:: MATÉRIEL FOURNI ::
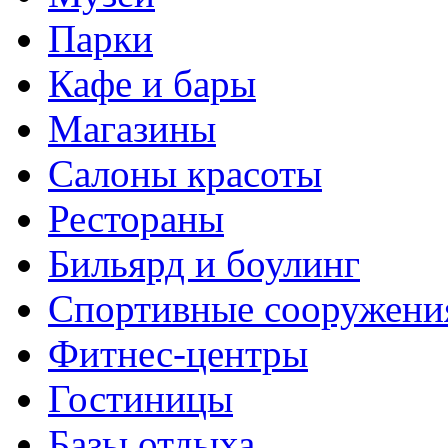
Парки
Кафе и бары
Магазины
Салоны красоты
Рестораны
Бильярд и боулинг
Спортивные сооружени
Фитнес-центры
Гостиницы
Базы отдыха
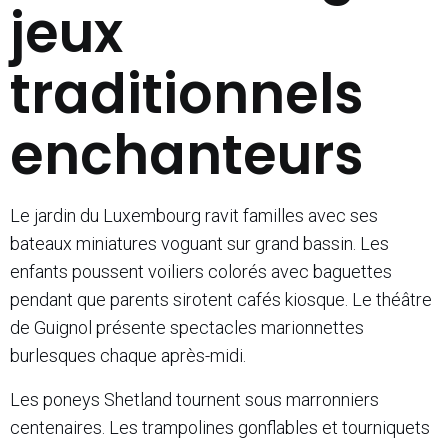
jeux
traditionnels
enchanteurs
Le jardin du Luxembourg ravit familles avec ses
bateaux miniatures voguant sur grand bassin. Les
enfants poussent voiliers colorés avec baguettes
pendant que parents sirotent cafés kiosque. Le théâtre
de Guignol présente spectacles marionnettes
burlesques chaque après-midi.
Les poneys Shetland tournent sous marronniers
centenaires. Les trampolines gonflables et tourniquets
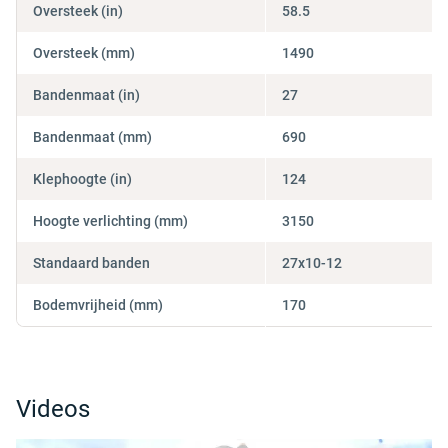
Oversteek (in)
58.5
Oversteek (mm)
1490
Bandenmaat (in)
27
Bandenmaat (mm)
690
Klephoogte (in)
124
Hoogte verlichting (mm)
3150
Standaard banden
27x10-12
Bodemvrijheid (mm)
170
Videos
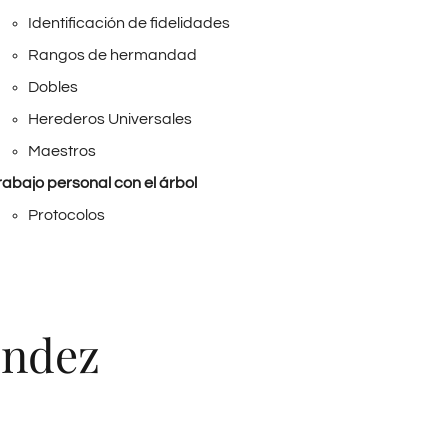
Identificación de fidelidades
Rangos de hermandad
Dobles
Herederos Universales
Maestros
rabajo personal con el árbol
Protocolos
éndez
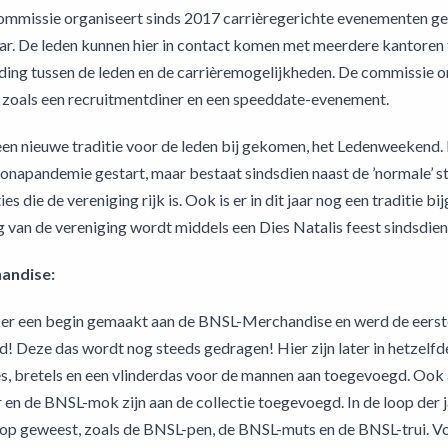
ommissie organiseert sinds 2017 carrièregerichte evenementen g
ar. De leden kunnen hier in contact komen met meerdere kantoren te
ing tussen de leden en de carrièremogelijkheden. De commissie or
zoals een recruitmentdiner en een speeddate-evenement.
r een nieuwe traditie voor de leden bij gekomen, het Ledenweeken
ronapandemie gestart, maar bestaat sindsdien naast de ’normale’ stu
ies die de vereniging rijk is. Ook is er in dit jaar nog een traditie
 van de vereniging wordt middels een Dies Natalis feest sindsdien 
andise:
 er een begin gemaakt aan de BNSL-Merchandise en werd de eers
! Deze das wordt nog steeds gedragen! Hier zijn later in hetzelfd
, bretels en een vlinderdas voor de mannen aan toegevoegd. Ook 
n de BNSL-mok zijn aan de collectie toegevoegd. In de loop der ja
oop geweest, zoals de BNSL-pen, de BNSL-muts en de BNSL-trui. V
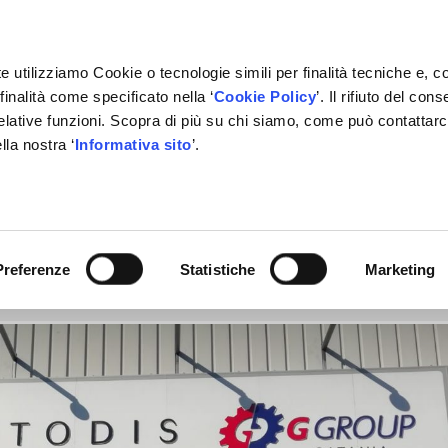
e utilizziamo Cookie o tecnologie simili per finalità tecniche e, c
inalità come specificato nella ‘
Cookie Policy
’. Il rifiuto del co
relative funzioni. Scopra di più su chi siamo, come può contattar
IVATE LABEL
FORNITORI
PARTNER
BACHECA
CON
lla nostra ‘
Informativa sito
’.
ndo intuizione e relazione creano
Preferenze
Statistiche
Marketing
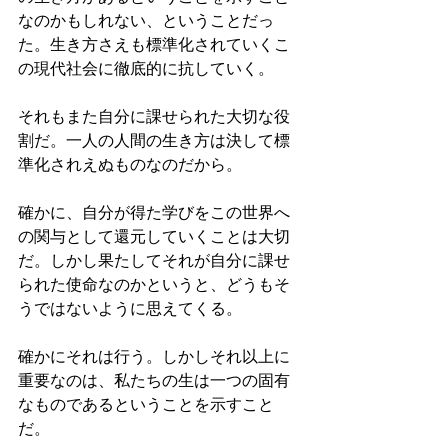
なのかもしれない、ということだっ
た。生き方さえも標準化されていくこ
の現代社会に徹底的に抗していく。
それもまた自分に課せられた大切な役
割だ。一人の人間の生き方は決して標
準化されえぬものなのだから。
確かに、自分が得た学びをこの世界へ
の関与として還元していくことは大切
だ。しかし果たしてそれが自分に課せ
られた使命なのかというと、どうもそ
うではないように思えてくる。
確かにそれは行う。しかしそれ以上に
重要なのは、私たちの生は一つの固有
なものであるということを示すこと
だ。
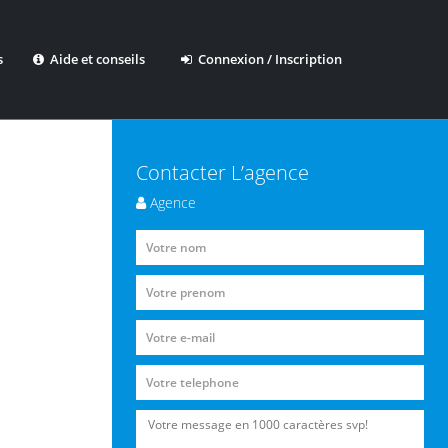
s
Aide et conseils
Connexion / Inscription
Contacter L’agence
Agence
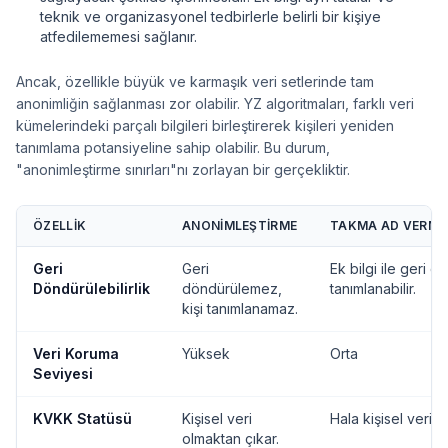
teknik ve organizasyonel tedbirlerle belirli bir kişiye
atfedilememesi sağlanır.
Ancak, özellikle büyük ve karmaşık veri setlerinde tam
anonimliğin sağlanması zor olabilir. YZ algoritmaları, farklı veri
kümelerindeki parçalı bilgileri birleştirerek kişileri yeniden
tanımlama potansiyeline sahip olabilir. Bu durum,
"anonimleştirme sınırları"nı zorlayan bir gerçekliktir.
ÖZELLIK
ANONIMLEŞTIRME
TAKMA AD VERME
Geri
Geri
Ek bilgi ile geri dö
Döndürülebilirlik
döndürülemez,
tanımlanabilir.
kişi tanımlanamaz.
Veri Koruma
Yüksek
Orta
Seviyesi
KVKK Statüsü
Kişisel veri
Hala kişisel veri sa
olmaktan çıkar.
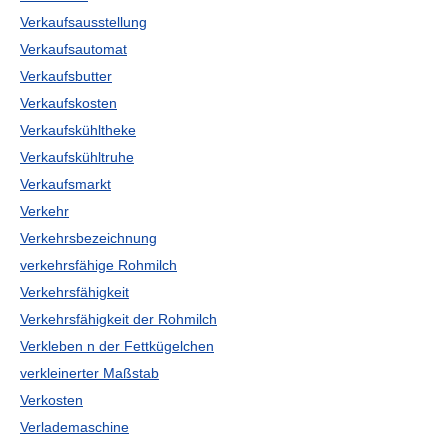
Verkaufsausstellung
Verkaufsautomat
Verkaufsbutter
Verkaufskosten
Verkaufskühltheke
Verkaufskühltruhe
Verkaufsmarkt
Verkehr
Verkehrsbezeichnung
verkehrsfähige Rohmilch
Verkehrsfähigkeit
Verkehrsfähigkeit der Rohmilch
Verkleben n der Fettkügelchen
verkleinerter Maßstab
Verkosten
Verlademaschine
:::
### CONSIGNE
Modifiez l’ensemble du matériel en remplaçant « Aide et conseils » par « Aide et assistance », sans toucher au reste. Omettez les images dans votre réponse.

### RÉSULTAT ATTENDU
Парки
Кафе и бары
Магазины
Салоны красоты
Рестораны
Бильярд и боулинг
Спортивные сооружени
Фитнес-центры
Гостиницы
Базы отдыха
jeux
traditionnels
enchanteurs
Le jardin du Luxembourg ravit familles avec ses
bateaux miniatures voguant sur grand bassin. Les
enfants poussent voiliers colorés avec baguettes
pendant que parents sirotent cafés kiosque. Le théâtre
de Guignol présente spectacles marionnettes
burlesques chaque après-midi.
Les poneys Shetland tournent sous marronniers
centenaires. Les trampolines gonflables et tourniquets
Oversteek (in)
58.5
Oversteek (mm)
1490
Bandenmaat (in)
27
Bandenmaat (mm)
690
Klephoogte (in)
124
Hoogte verlichting (mm)
3150
Standaard banden
27x10-12
Bodemvrijheid (mm)
170
Videos
Identificación de fidelidades
Rangos de hermandad
Dobles
Herederos Universales
Maestros
rabajo personal con el árbol
Protocolos
éndez
ommissie organiseert sinds 2017 carrièregerichte evenementen g
ar. De leden kunnen hier in contact komen met meerdere kantoren te
ing tussen de leden en de carrièremogelijkheden. De commissie or
zoals een recruitmentdiner en een speeddate-evenement.
r een nieuwe traditie voor de leden bij gekomen, het Ledenweeken
ronapandemie gestart, maar bestaat sindsdien naast de ’normale’ stu
ies die de vereniging rijk is. Ook is er in dit jaar nog een traditie
 van de vereniging wordt middels een Dies Natalis feest sindsdien 
andise:
 er een begin gemaakt aan de BNSL-Merchandise en werd de eers
! Deze das wordt nog steeds gedragen! Hier zijn later in hetzelfd
, bretels en een vlinderdas voor de mannen aan toegevoegd. Ook 
n de BNSL-mok zijn aan de collectie toegevoegd. In de loop der ja
oop geweest, zoals de BNSL-pen, de BNSL-muts en de BNSL-trui. V
e utilizziamo Cookie o tecnologie simili per finalità tecniche e, c
inalità come specificato nella ‘
Cookie Policy
’. Il rifiuto del co
relative funzioni. Scopra di più su chi siamo, come può contattar
IVATE LABEL
FORNITORI
PARTNER
BACHECA
CON
lla nostra ‘
Informativa sito
’.
ndo intuizione e relazione creano
Preferenze
Statistiche
Marketing
なのかもしれない、ということだっ
た。生き方さえも標準化されていくこ
の現代社会に徹底的に抗していく。
それもまた自分に課せられた大切な役
割だ。一人の人間の生き方は決して標
準化されえぬものなのだから。
確かに、自分が得た学びをこの世界へ
の関与として還元していくことは大切
だ。しかし果たしてそれが自分に課せ
られた使命なのかというと、どうもそ
うではないように思えてくる。
確かにそれは行う。しかしそれ以上に
重要なのは、私たちの生は一つの固有
なものであるということを示すこと
だ。
s
Aide et assistance
Connexion / Inscription
Contacter L’agence
Agence
teknik ve organizasyonel tedbirlerle belirli bir kişiye
atfedilememesi sağlanır.
Ancak, özellikle büyük ve karmaşık veri setlerinde tam
anonimliğin sağlanması zor olabilir. YZ algoritmaları, farklı veri
kümelerindeki parçalı bilgileri birleştirerek kişileri yeniden
tanımlama potansiyeline sahip olabilir. Bu durum,
"anonimleştirme sınırları"nı zorlayan bir gerçekliktir.
ÖZELLIK
ANONIMLEŞTIRME
TAKMA AD VERME
Geri
Geri
Ek bilgi ile geri dö
Döndürülebilirlik
döndürülemez,
tanımlanabilir.
kişi tanımlanamaz.
Veri Koruma
Yüksek
Orta
Seviyesi
KVKK Statüsü
Kişisel veri
Hala kişisel veri sa
olmaktan çıkar.
Verkaufsausstellung
Verkaufsautomat
Verkaufsbutter
Verkaufskosten
Verkaufskühltheke
Verkaufskühltruhe
Verkaufsmarkt
Verkehr
Verkehrsbezeichnung
verkehrsfähige Rohmilch
Verkehrsfähigkeit
Verkehrsfähigkeit der Rohmilch
Verkleben n der Fettkügelchen
verkleinerter Maßstab
Verkosten
Verlademaschine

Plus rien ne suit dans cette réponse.